Saved data entries:

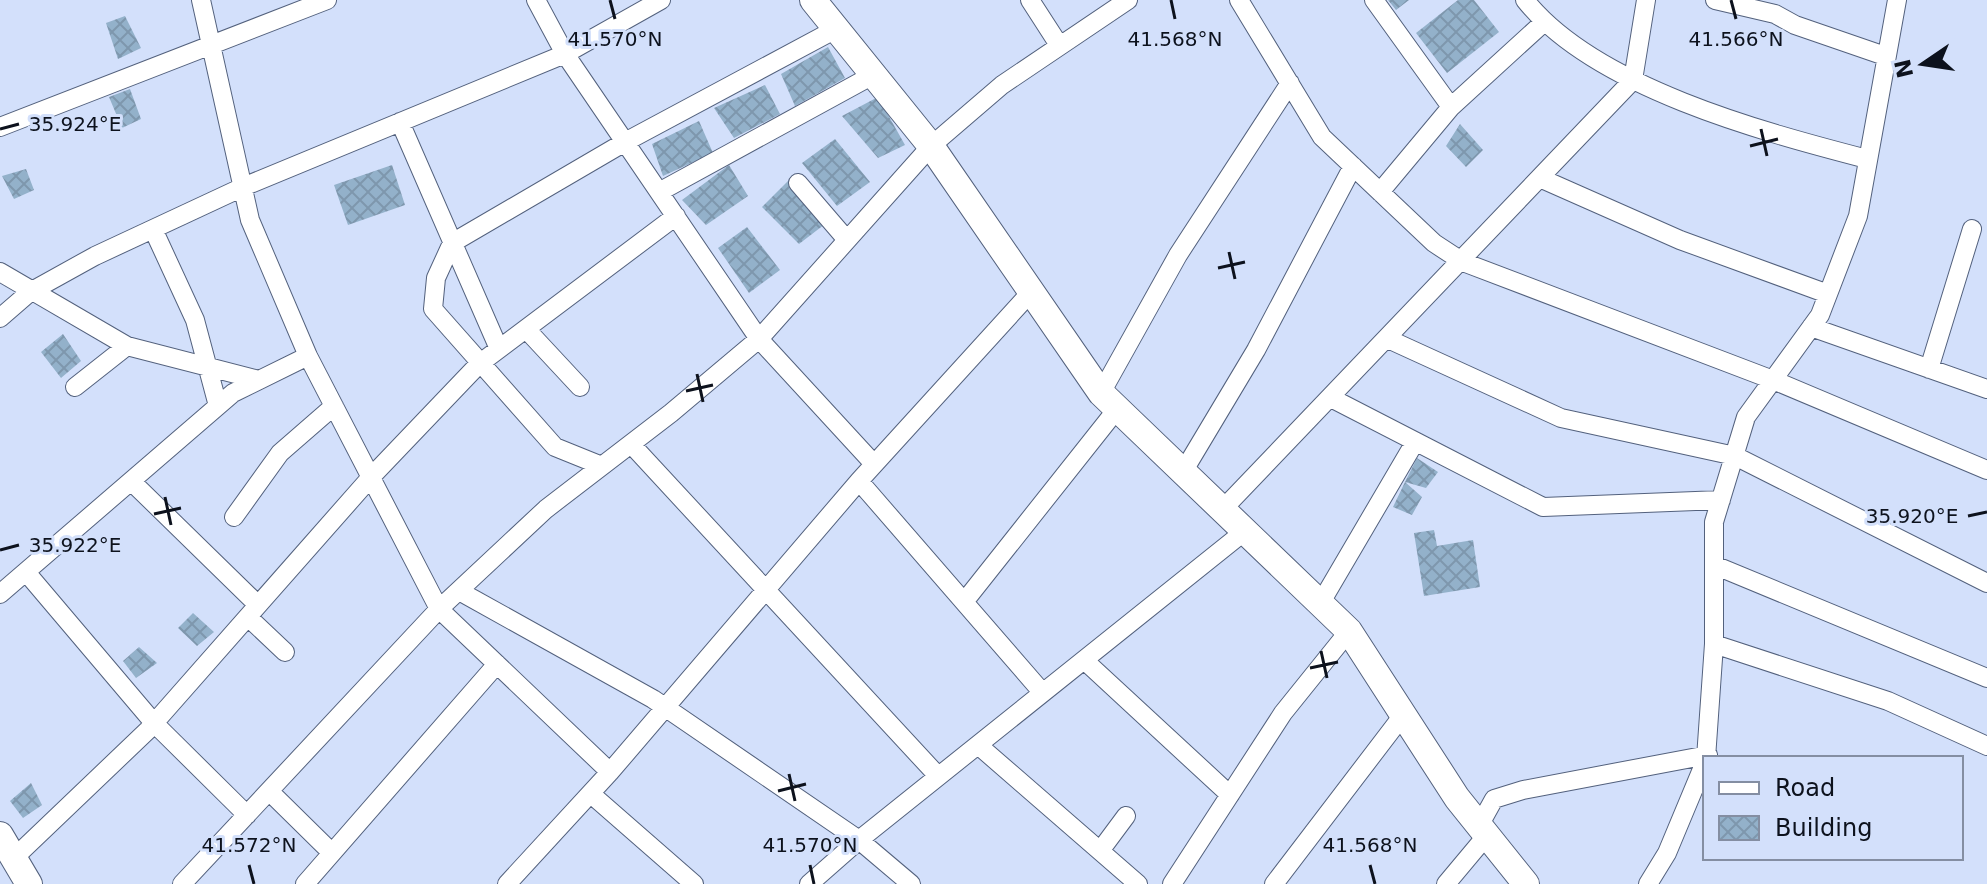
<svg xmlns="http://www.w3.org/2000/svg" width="1987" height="884" viewBox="0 0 1987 884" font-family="'DejaVu Sans',sans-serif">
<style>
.building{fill:url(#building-cross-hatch)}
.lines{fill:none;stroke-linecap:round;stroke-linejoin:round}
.street-casing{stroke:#53617d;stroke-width:20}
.secondary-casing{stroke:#53617d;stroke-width:28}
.street{stroke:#fff;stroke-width:18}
.secondary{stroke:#fff;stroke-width:26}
.ticks{fill:none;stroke:#0d121d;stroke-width:3}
.ticks-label{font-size:20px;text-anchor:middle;fill:#0d121d;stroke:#d3e0fb;stroke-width:6;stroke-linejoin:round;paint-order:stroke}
</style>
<defs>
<pattern id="building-cross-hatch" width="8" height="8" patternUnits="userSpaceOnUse" patternTransform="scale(2)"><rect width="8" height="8" fill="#93b1ca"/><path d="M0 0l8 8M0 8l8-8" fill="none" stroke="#7e97ad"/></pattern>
</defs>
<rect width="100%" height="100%" fill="#d3e0fb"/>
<path class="building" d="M1388,0H1409L1396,10Z
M1458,0H1474L1499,32L1447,73L1416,33Z
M125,16L141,48L118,59L106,23Z
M828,47L845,78L795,106L781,74Z
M765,85L780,114L734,138L714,108Z
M130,89L141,119L122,128L109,97Z
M878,97L905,145L878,158L842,116Z
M699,121L713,153L663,176L652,144Z
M1460,124L1483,150L1466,167L1446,146Z
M835,139L870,182L837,206L802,163Z
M392,165L405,205L348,225L334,185Z
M729,165L748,196L706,225L682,200Z
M26,169L34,190L14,199L2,176Z
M789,180L829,221L799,244L762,207Z
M747,227L780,270L749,293L718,248Z
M63,334L81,361L61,378L41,352Z
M1417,458L1438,472L1426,488L1405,482Z
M1405,482L1422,497L1412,515L1393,507Z
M1434,530L1437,546L1473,540L1480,587L1424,596L1414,533Z
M193,613L214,632L197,646L178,628Z
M139,647L157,663L136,678L123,661Z
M31,783L42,805L23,818L10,801Z"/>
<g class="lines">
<g class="street-casing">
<path id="street" d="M201,0L250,220L308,356L439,609L610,772
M536,0L565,54L759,339L874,464
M1030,0L1059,45
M1239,0L1322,137L1434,243L1463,262L1773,380L1987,470
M1374,0L1451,107
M1525,0C1594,87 1763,132 1867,159
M1715,0L1775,14L1795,25L1885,56
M400,122L499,349
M0,127L327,0
M1542,179L1680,240L1828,294
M798,183L847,240
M659,192L873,75
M1380,192L1451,107L1543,23
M153,229L195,320L218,406
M0,272L127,346L259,380
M0,318L30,292L95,256L243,187L565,54L661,0
M1811,327L1987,389
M526,329L580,387
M1388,339L1561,418L1735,456L1987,583
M1929,369L1972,229
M75,387L127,346
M1101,393L1178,255L1290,83
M1331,398L1543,507L1721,500
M631,444L938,776
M602,466L555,447L433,309L436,278L452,243L625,142L836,29
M1183,472L1256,350L1353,166
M131,481L258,605
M859,481L1042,692
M1222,510L1633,80L1646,0
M234,517L280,453L334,406
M1714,565L1987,678
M26,572L154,723L247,815
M459,591L653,699L859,840L911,884
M0,594L233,393L308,356
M964,602L1117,409
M1320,604L1415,442
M248,617L285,652
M1714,644L1888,701L1987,746
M1084,660L1230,795
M978,745L1138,884
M1706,758L1714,644V522L1746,417L1820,315L1858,216L1897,0
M269,791L332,853
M591,794L694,884
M1479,826L1494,799L1523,790L1708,755
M1100,851L1126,816
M14,858L148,730L371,477L479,364L676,216
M182,884L439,609L546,509L671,413L759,339L931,146L1002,85L1128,0
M305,884L497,664
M507,884L610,772L859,481L1031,292
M809,884L859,840L1245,531
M1172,884L1283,713L1349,631
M1274,884L1403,715
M1446,884L1487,835
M1648,884L1667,853L1705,762"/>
</g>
<g class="secondary-casing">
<path id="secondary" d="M813,0L931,146L1101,393L1349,631L1457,798L1526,884
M0,835L29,884"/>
</g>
<use href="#street" class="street"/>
<use href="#secondary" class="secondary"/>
</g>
<path class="ticks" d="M610,0L615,19M1171,0L1175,19M1731,0L1736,19M0,129L19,124M1761,129L1767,156M1750,146L1778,139M1229,252L1235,279M1218,268L1245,262M697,374L703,402M686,391L713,385M165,497L171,525M154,514L181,508M1968,516L1987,512M0,550L19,545M1321,651L1327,678M1310,668L1338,662M789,774L795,801M778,791L806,784M249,865L254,884M810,865L814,884M1370,865L1375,884"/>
<g class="ticks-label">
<text x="615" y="46">41.570°N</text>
<text x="1175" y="46">41.568°N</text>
<text x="1736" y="46">41.566°N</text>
<text x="75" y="131">35.924°E</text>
<text x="1912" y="523">35.920°E</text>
<text x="75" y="552">35.922°E</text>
<text x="249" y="852">41.572°N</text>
<text x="810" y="852">41.570°N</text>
<text x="1370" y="852">41.568°N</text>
</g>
<rect x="1703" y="756" width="260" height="104" fill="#d3e0fb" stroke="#848ea2" stroke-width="2"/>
<rect x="1719" y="782" width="40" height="12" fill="#ffffff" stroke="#848ea2" stroke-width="2"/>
<text x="1775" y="796" font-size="24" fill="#0d121d">Road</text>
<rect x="1719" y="816" width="40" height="24" fill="url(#building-cross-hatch)" stroke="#848ea2" stroke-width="2"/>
<text x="1775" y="836" font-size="24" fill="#0d121d">Building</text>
<g transform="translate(1923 64) rotate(257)" stroke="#d3e0fb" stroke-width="6" paint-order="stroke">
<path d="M0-6L14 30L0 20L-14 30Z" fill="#0d121d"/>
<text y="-12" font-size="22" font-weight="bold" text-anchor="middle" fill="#0d121d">N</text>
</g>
</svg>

• [AIM OF THE EXERCISE]:
The result should be an exact copy of every entry above, with no pictures included.

• [WORKED SOLUTION]:
<svg xmlns="http://www.w3.org/2000/svg" width="1987" height="884" viewBox="0 0 1987 884" font-family="'DejaVu Sans',sans-serif">
<style>
.building{fill:url(#building-cross-hatch)}
.lines{fill:none;stroke-linecap:round;stroke-linejoin:round}
.street-casing{stroke:#53617d;stroke-width:20}
.secondary-casing{stroke:#53617d;stroke-width:28}
.street{stroke:#fff;stroke-width:18}
.secondary{stroke:#fff;stroke-width:26}
.ticks{fill:none;stroke:#0d121d;stroke-width:3}
.ticks-label{font-size:20px;text-anchor:middle;fill:#0d121d;stroke:#d3e0fb;stroke-width:6;stroke-linejoin:round;paint-order:stroke}
</style>
<defs>
<pattern id="building-cross-hatch" width="8" height="8" patternUnits="userSpaceOnUse" patternTransform="scale(2)"><rect width="8" height="8" fill="#93b1ca"/><path d="M0 0l8 8M0 8l8-8" fill="none" stroke="#7e97ad"/></pattern>
</defs>
<rect width="100%" height="100%" fill="#d3e0fb"/>
<path class="building" d="M1388,0H1409L1396,10Z
M1458,0H1474L1499,32L1447,73L1416,33Z
M125,16L141,48L118,59L106,23Z
M828,47L845,78L795,106L781,74Z
M765,85L780,114L734,138L714,108Z
M130,89L141,119L122,128L109,97Z
M878,97L905,145L878,158L842,116Z
M699,121L713,153L663,176L652,144Z
M1460,124L1483,150L1466,167L1446,146Z
M835,139L870,182L837,206L802,163Z
M392,165L405,205L348,225L334,185Z
M729,165L748,196L706,225L682,200Z
M26,169L34,190L14,199L2,176Z
M789,180L829,221L799,244L762,207Z
M747,227L780,270L749,293L718,248Z
M63,334L81,361L61,378L41,352Z
M1417,458L1438,472L1426,488L1405,482Z
M1405,482L1422,497L1412,515L1393,507Z
M1434,530L1437,546L1473,540L1480,587L1424,596L1414,533Z
M193,613L214,632L197,646L178,628Z
M139,647L157,663L136,678L123,661Z
M31,783L42,805L23,818L10,801Z"/>
<g class="lines">
<g class="street-casing">
<path id="street" d="M201,0L250,220L308,356L439,609L610,772
M536,0L565,54L759,339L874,464
M1030,0L1059,45
M1239,0L1322,137L1434,243L1463,262L1773,380L1987,470
M1374,0L1451,107
M1525,0C1594,87 1763,132 1867,159
M1715,0L1775,14L1795,25L1885,56
M400,122L499,349
M0,127L327,0
M1542,179L1680,240L1828,294
M798,183L847,240
M659,192L873,75
M1380,192L1451,107L1543,23
M153,229L195,320L218,406
M0,272L127,346L259,380
M0,318L30,292L95,256L243,187L565,54L661,0
M1811,327L1987,389
M526,329L580,387
M1388,339L1561,418L1735,456L1987,583
M1929,369L1972,229
M75,387L127,346
M1101,393L1178,255L1290,83
M1331,398L1543,507L1721,500
M631,444L938,776
M602,466L555,447L433,309L436,278L452,243L625,142L836,29
M1183,472L1256,350L1353,166
M131,481L258,605
M859,481L1042,692
M1222,510L1633,80L1646,0
M234,517L280,453L334,406
M1714,565L1987,678
M26,572L154,723L247,815
M459,591L653,699L859,840L911,884
M0,594L233,393L308,356
M964,602L1117,409
M1320,604L1415,442
M248,617L285,652
M1714,644L1888,701L1987,746
M1084,660L1230,795
M978,745L1138,884
M1706,758L1714,644V522L1746,417L1820,315L1858,216L1897,0
M269,791L332,853
M591,794L694,884
M1479,826L1494,799L1523,790L1708,755
M1100,851L1126,816
M14,858L148,730L371,477L479,364L676,216
M182,884L439,609L546,509L671,413L759,339L931,146L1002,85L1128,0
M305,884L497,664
M507,884L610,772L859,481L1031,292
M809,884L859,840L1245,531
M1172,884L1283,713L1349,631
M1274,884L1403,715
M1446,884L1487,835
M1648,884L1667,853L1705,762"/>
</g>
<g class="secondary-casing">
<path id="secondary" d="M813,0L931,146L1101,393L1349,631L1457,798L1526,884
M0,835L29,884"/>
</g>
<use href="#street" class="street"/>
<use href="#secondary" class="secondary"/>
</g>
<path class="ticks" d="M610,0L615,19M1171,0L1175,19M1731,0L1736,19M0,129L19,124M1761,129L1767,156M1750,146L1778,139M1229,252L1235,279M1218,268L1245,262M697,374L703,402M686,391L713,385M165,497L171,525M154,514L181,508M1968,516L1987,512M0,550L19,545M1321,651L1327,678M1310,668L1338,662M789,774L795,801M778,791L806,784M249,865L254,884M810,865L814,884M1370,865L1375,884"/>
<g class="ticks-label">
<text x="615" y="46">41.570°N</text>
<text x="1175" y="46">41.568°N</text>
<text x="1736" y="46">41.566°N</text>
<text x="75" y="131">35.924°E</text>
<text x="1912" y="523">35.920°E</text>
<text x="75" y="552">35.922°E</text>
<text x="249" y="852">41.572°N</text>
<text x="810" y="852">41.570°N</text>
<text x="1370" y="852">41.568°N</text>
</g>
<rect x="1703" y="756" width="260" height="104" fill="#d3e0fb" stroke="#848ea2" stroke-width="2"/>
<rect x="1719" y="782" width="40" height="12" fill="#ffffff" stroke="#848ea2" stroke-width="2"/>
<text x="1775" y="796" font-size="24" fill="#0d121d">Road</text>
<rect x="1719" y="816" width="40" height="24" fill="url(#building-cross-hatch)" stroke="#848ea2" stroke-width="2"/>
<text x="1775" y="836" font-size="24" fill="#0d121d">Building</text>
<g transform="translate(1923 64) rotate(257)" stroke="#d3e0fb" stroke-width="6" paint-order="stroke">
<path d="M0-6L14 30L0 20L-14 30Z" fill="#0d121d"/>
<text y="-12" font-size="22" font-weight="bold" text-anchor="middle" fill="#0d121d">N</text>
</g>
</svg>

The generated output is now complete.